Time gentlemen, please: The law that promotes cynicism

Peter Jackson gets over the gain line, behind the headline

Time gentlemen, please: The law that promotes cynicism

Peter Jackson gets over the gain line, behind the headline

Every sport offers the cheats a chance, be it the footballer who feigns injury by taking a dive, the golfer who kicks his or her ball out of the rough when he, or she, thinks nobody’s looking or the batsman who knows he’s nicked it to the keeper but refuses to walk.

As for the common offence of wasting time, offenders can usually be caught in the net of ‘conduct contrary to the spirit of the game’, unless that game happens to be rugby union. This may take some believing but they, in their infinite wisdom, have a law which allows time-wasting on an embarrassing scale.

For reasons beyond my ken, rugby allows the kicker a maximum of 90 seconds after a try has been scored to complete the conversion. At Newcastle last Friday night, England stand-off George Ford brought the match to a standstill by eking out every last second before converting the Guy Thompson try that just about saved Leicester from relegation.

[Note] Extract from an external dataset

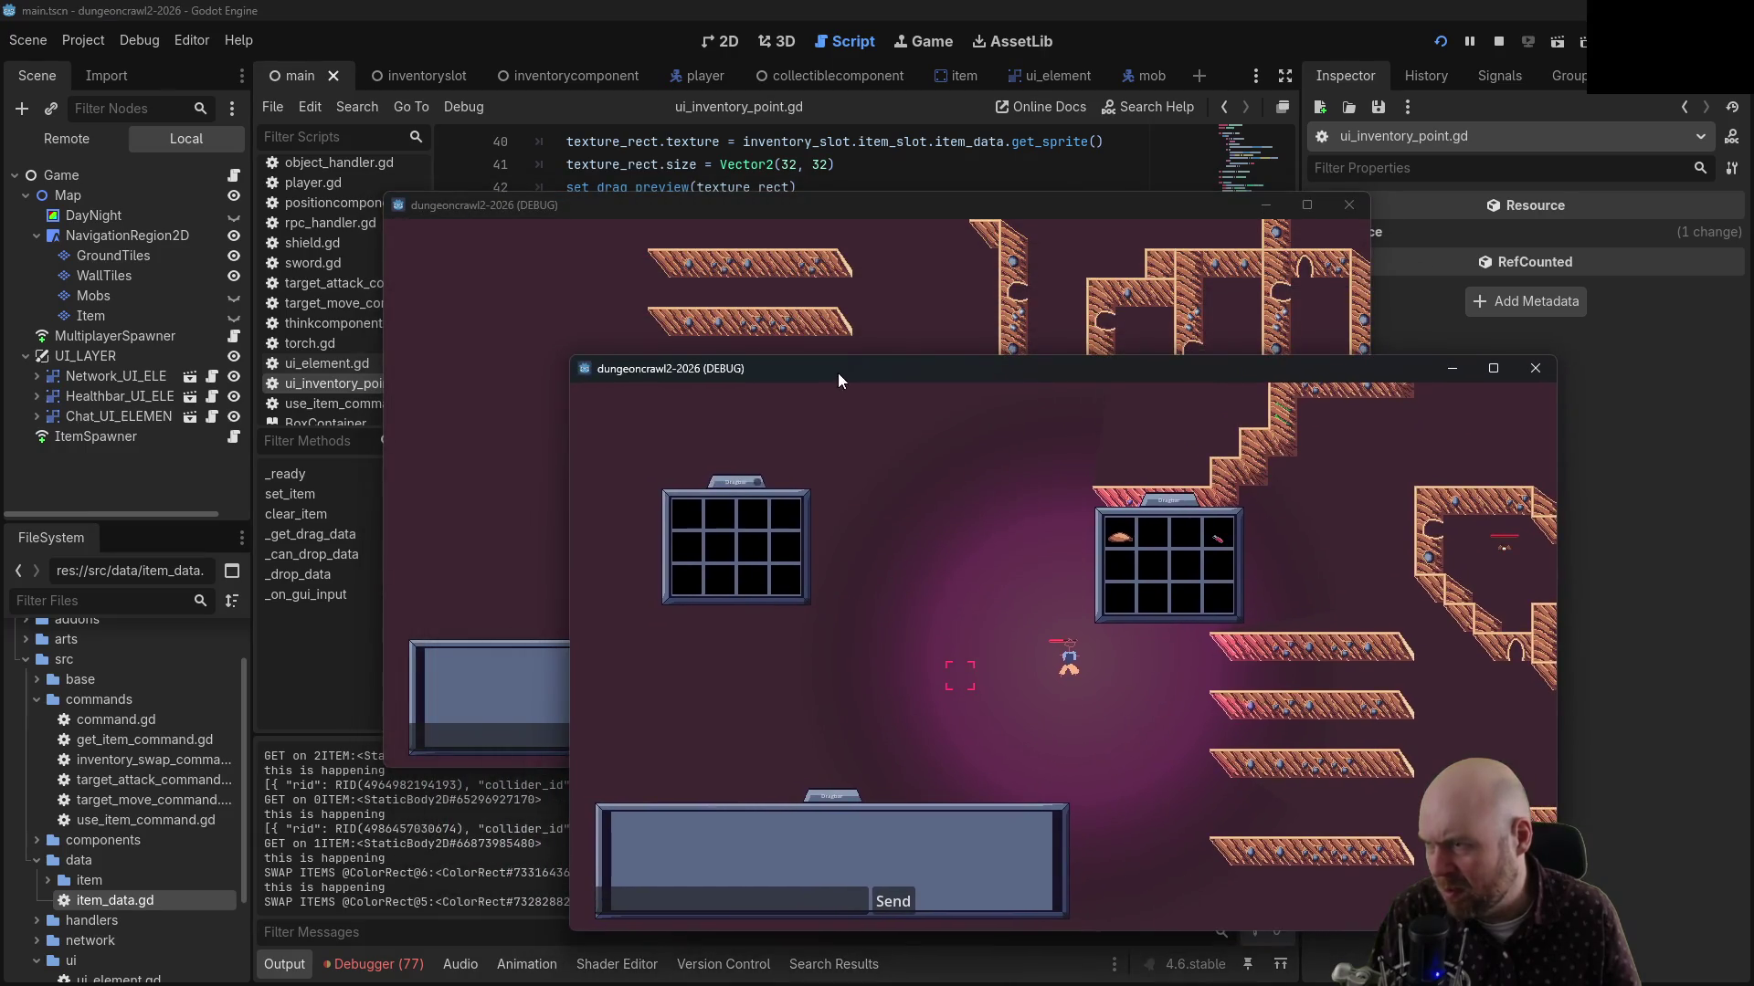
{"action": "left_click_drag", "start_coordinate": [1191, 188], "coordinate": [1752, 210]}
{"action": "scroll", "coordinate": [717, 230], "scroll_direction": "up", "scroll_amount": 10}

Ford merely did as any player would have done in his position with a place in next season’s English Premiership at stake. He is not the first to have exposed the folly of the law that gives the kicker time enough to take a cup of tea, nor will he be the last.

Ruan Pienaar took similar advantage for Montpellier at Clermont last season, killing the clock so effectively that after nudging his team a point clear, the opposition had virtually no time left.

The same fate befell Newcastle but not before a besieged Leicester had somehow kept them out. Had Ford taken his conversion promptly, the Tigers would have had to man the barricades for another minute at least, long enough perhaps to have put them down and kept Newcastle up.

Rugby used to be big on values like ‘the spirit of the game’. That, along with such idealistic notions about fair play, has been battered into submission. What happened on Tyneside provided a depressing reaffirmation of what Charles Dickens wrote in Oliver Twist about the law being an ass, in this case to the point of bringing the game into disrepute. Guilty as charged, your honour.

Folau forgot key Christian value

Israel Folau’s Old Testament rhetoric left his Australian employers no choice but to tear up his contract. The only alternative the best full-back in the world gave them would have been tantamount to condoning his homophobia.

The judgemental nature of his attack comes at a time when there is already far too much hate and far too little love in a world which can never have been more divided. Nobody denies Folau’s right to his opinion, but it’s a shame that he chose to ignore two of Christianity’s fundamental values, compassion and tolerance.

As the incomparable Test referee Nigel Owens, whose courage in coming out as gay ought never to be underestimated, said: “There are some things in life you can choose. Sexuality is not one of them.” The bible acknowledges God as ‘the Father of compassion’. It also says: ‘Let him without sin cast the first stone’.

France decide to keep it in-house

The result of the French referendum opposing the appointment of a ‘foreign’ coach prompted many people on social media into a sneering condemnation of their refusal to follow the common herd and appoint the first Kiwi gawking at the remains of Notre Dame.

Instead, the rank-and-file French clubs ought to be congratulated on keeping faith with the old-fashioned principle that the job of running the France national team should be reserved for one of their own. No red lines, no back stops, no xenophobia, just a wish to keep it in-house.

And so Fabien Galthie, who captained France at the 2003 Rugby World Cup in Australia, will shoulder responsibility once the Six Nations’ also-rans are knocked out in Japan. And then all the former Stade Francais man has to do is emulate Aimé Jacquet in 1998 and Didier Deschamps in 2016 as Frenchmen in charge of victorious French teams at FIFA World Cups.

Munster will have one big advantage...

Not a single member of the last Munster team to rule the European roost in 2008 will rush to disagree with the verdict over the last time they ran into Saracens on neutral territory in Coventry, that they were lucky to get away with a win.

A semi-final defeat which had hung in the balance until the final, fateful decision of the French referee brought Richard Hill’s career to an anti-climactic finish. If ever a player deserved to take his last bow in a European final, England’s mighty three-in-one back row forward did.

He would probably have got there had David Wallace been penalised for hands in the last ruck with Munster clinging on for dear lifeto a two-point lead. Instead, the penalty went their way, ensuring their passage to Cardiff and a second European Cup in Wales in two years.

Sarries are better now than they were then and if today’s Munster suffer by comparison to the O’Connell, O’Callaghan, O’Gara champions of yesteryear, they have the priceless knack of finding a way more often than not.

They have another unique advantage. The Red Army will be in the West Midlands in numbers great enough to ridicule the theory that this is supposed to be a ‘home’ tie for Saracens. A bit further west and it could pass for a neutral venue equidistant between Limerick and London.